Nathan is commanding officer of Union Pines’ Navy JROTC program as well as editor-in-chief of the school yearbook. Last year he established the Viking Support Group as a safe haven for students to discuss stress, mental health and other challenges.
“I started the group to my classmates to talk about things going on in their life, because a lot of times students aren’t comfortable talking to an adult about things like that,” he said.
“It’s just a pretty relaxed environment so everyone feels comfortable, and inclusive to make everyone feel as welcome as they can.”
Nathan has also applied to the US Naval Academy and the US Air Force Academy. His other contingency plans, depending on the outcome of the park, involve pursuing ROTC scholarships.
He said that he went into the last weekend’s selection activities, which included group activities with the other scholarship candidates, prepared to distinguish himself.
“They’ll just have people analyzing how we work together, and our leadership styles. I looked at the bios of all the finalists and it’s going to be a tough competition,” Nathan said..
“I know it’s not a clear shot for anyone. I just try to stay confident as much as I can, trust in my leadership abilities and my experiences and hope that I can edge out the majority of the competition and earn a spot in the top 40.”
Moore County’s third Park finalist, Ethan Spain, opted not to remain in scholarship contention after receiving an acceptance letter from Princeton University. Ethan said that NC State’s mechanical and aerospace engineering department was initially appealing, as were the opportunities for mentorship, leadership retreats and preferential access to high-level courses offered through the Park program.

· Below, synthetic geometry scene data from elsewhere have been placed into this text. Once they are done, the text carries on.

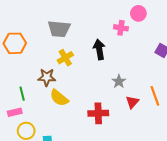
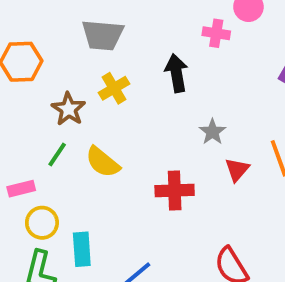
brown star: (47, 77) -> (69, 109), moved, turned 30
green line: (22, 94) -> (57, 155), moved, turned 48

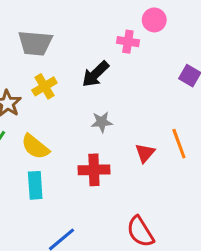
black arrow: (176, 73) -> (95, 74), turned -124
gray star: (212, 132) -> (102, 122), moved, turned 30
cyan rectangle: (82, 249) -> (35, 185), moved

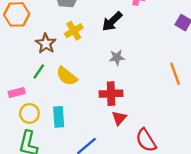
red triangle: (145, 153) -> (119, 118), moved
cyan rectangle: (35, 185) -> (59, 117), moved

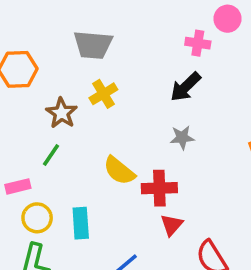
black arrow: (112, 21) -> (186, 87), moved
gray star: (117, 58) -> (182, 137), moved
yellow semicircle: (67, 76) -> (119, 171), moved

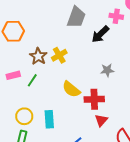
gray trapezoid: (93, 45) -> (76, 17), moved, turned -75
black arrow: (186, 87) -> (100, 34), moved
yellow cross: (103, 94) -> (59, 55), moved
pink rectangle: (18, 186) -> (13, 75), moved

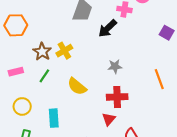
green line: (32, 80) -> (44, 76), moved
red cross: (94, 99) -> (117, 97), moved
yellow circle: (24, 116) -> (22, 106), moved

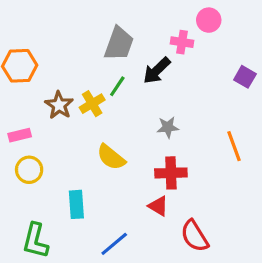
green line: (44, 76) -> (117, 86), moved
yellow circle: (22, 106) -> (29, 170), moved
red triangle: (109, 119) -> (158, 206), turned -40

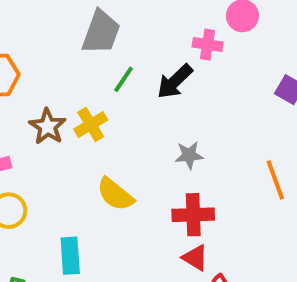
gray trapezoid: (119, 44) -> (101, 32), moved
green line: (117, 86) -> (123, 79), moved
red triangle: (158, 206) -> (195, 258), moved

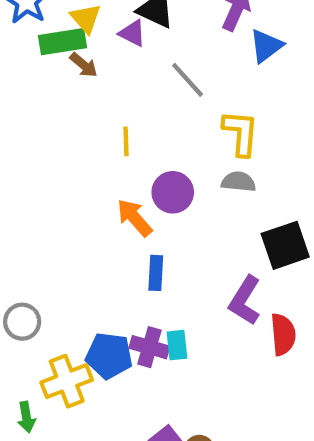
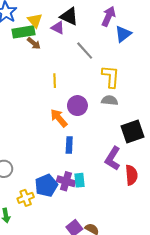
blue pentagon: (109, 356) -> (46, 185), turned -30
yellow cross: (67, 381) -> (26, 198), size x0.7

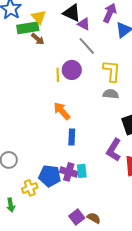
purple triangle: (58, 28) -> (84, 24), moved
purple circle: (77, 106) -> (72, 70), moved
blue pentagon: (46, 185) -> (50, 176), turned 30

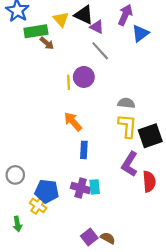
yellow triangle: (39, 17) -> (61, 19), moved
yellow L-shape: (112, 71) -> (127, 126), moved
blue pentagon: (50, 176) -> (47, 191), moved
yellow cross: (30, 188) -> (38, 205), turned -35

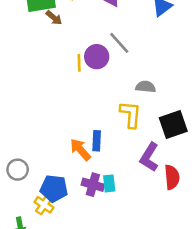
gray line: (100, 51) -> (119, 43), moved
orange arrow: (73, 122) -> (80, 150), moved
yellow L-shape: (127, 126) -> (131, 114), moved

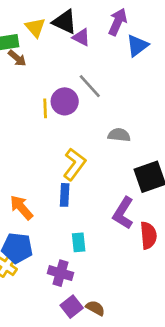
yellow L-shape: (131, 114) -> (74, 164), moved, turned 32
orange arrow: (80, 150) -> (21, 207), moved
purple cross: (93, 185) -> (60, 273), moved

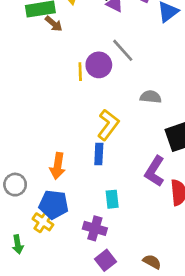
orange arrow: (21, 207) -> (58, 166), turned -130
brown semicircle: (95, 308) -> (152, 262), moved

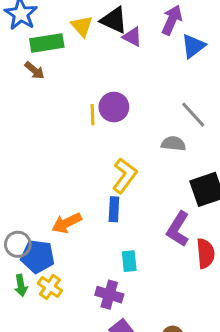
brown arrow: (54, 24) -> (35, 70), moved
gray line: (123, 50) -> (193, 115), moved
orange arrow: (58, 166) -> (67, 223), turned 55
blue pentagon: (54, 205) -> (38, 256), moved
green arrow: (18, 244) -> (21, 285), moved

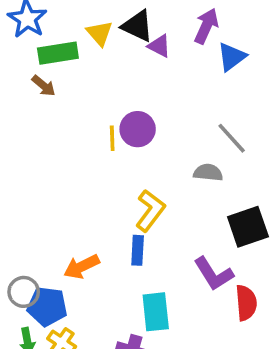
purple L-shape: (178, 229) -> (214, 274), turned -64
cyan rectangle: (129, 261) -> (156, 312), size x1.5

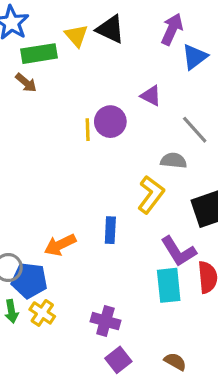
purple triangle: (159, 46) -> (151, 96), moved
yellow L-shape: (150, 211) -> (151, 195), moved
cyan rectangle: (156, 312) -> (169, 285), moved

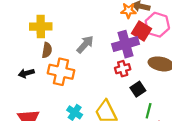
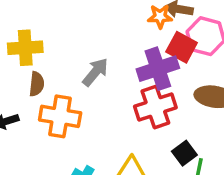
red cross: (123, 69) -> (155, 107), size x1.6
black square: (138, 89) -> (184, 153), moved

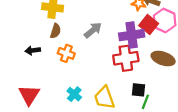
orange cross: (60, 116) -> (66, 53), size x0.7
black square: (184, 153) -> (138, 90), turned 32

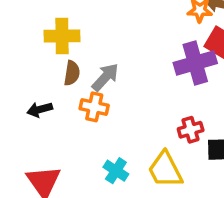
gray arrow: (93, 30) -> (105, 77), moved
red cross: (126, 58) -> (191, 130), moved, size x0.6

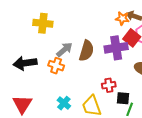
brown semicircle: (72, 73) -> (86, 51), moved, size x1.5
black arrow: (40, 110) -> (25, 63), size x1.6

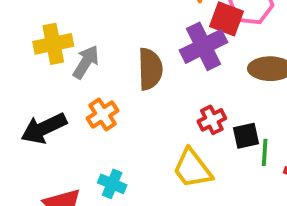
gray arrow: (64, 50) -> (86, 62), moved
orange cross: (56, 66) -> (103, 114), turned -35
cyan cross: (64, 103) -> (112, 184), moved

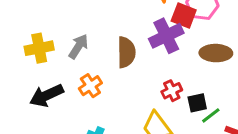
yellow cross: (53, 44) -> (39, 48), moved
green line: (265, 152) -> (211, 115), turned 48

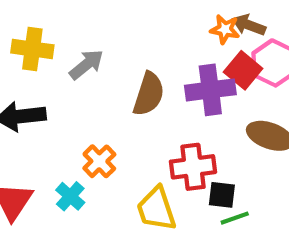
orange cross: (90, 86) -> (99, 161), moved, turned -30
red cross: (172, 91) -> (193, 167), size x1.5

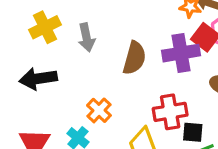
yellow cross: (32, 49) -> (45, 27), turned -32
gray arrow: (86, 65) -> (86, 37), turned 120

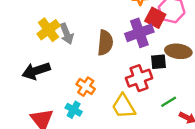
yellow cross: (45, 27) -> (49, 30), moved
black square: (193, 132) -> (159, 62), moved

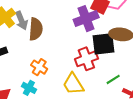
brown semicircle: (105, 43) -> (36, 29), moved
black square: (159, 62) -> (104, 44), size x1.6

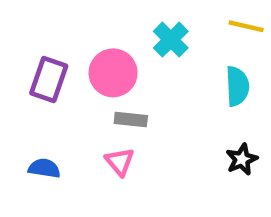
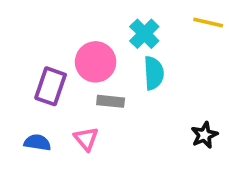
purple rectangle: (49, 80) -> (51, 86), moved
cyan semicircle: (237, 86) -> (154, 73), moved
pink triangle: (120, 162) -> (86, 139), moved

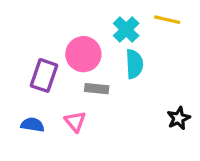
yellow line: (208, 22) -> (167, 20), moved

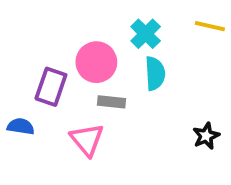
yellow line: (167, 20) -> (210, 26), moved
pink triangle: (75, 121) -> (87, 140), size x1.4
blue semicircle: (33, 125) -> (21, 126), moved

Like every other nominee still in the running, Ethan made it to the final round backed up by a diverse list of passions and accomplishments. Ethan’s include executive vice president of Pinecrest’s Student Government Association, varsity tennis player and clarinet tutor.
He’s also set to graduate with not one but two high school diplomas as an online student at the NC School of Science and Mathematics.
With the acceptance from Princeton came a chance to keep exploring.
“I had an idea that I was going to do aerospace engineering, and that is still my plan overall, but it is by no means set in stone. I wanted to apply to places and scholarships that give me the flexibility to change my path,” Ethan said.
“Princeton at its heart is a liberal arts school so they’re going to give you a liberal arts education: humanities, science, philosophy, what have you. At the end of the day most engineering-oriented schools aren’t structured like that.”
Ethan went through interviews for the Park scholarship, Princeton and MIT in the course of applying to six colleges this past fall. Throughout the process he found that the Park program sought the same qualities in students as the world’s most prestigious universities.
“When I approached the process of applications I knew that they were kind of looking for someone who had a sense of community and collectivism, valuing other people over yourself,” he said.
“Every application is slightly different, every interview is going to ask you specific questions, but I would say the overarching idea and structure are pretty similar across the board.”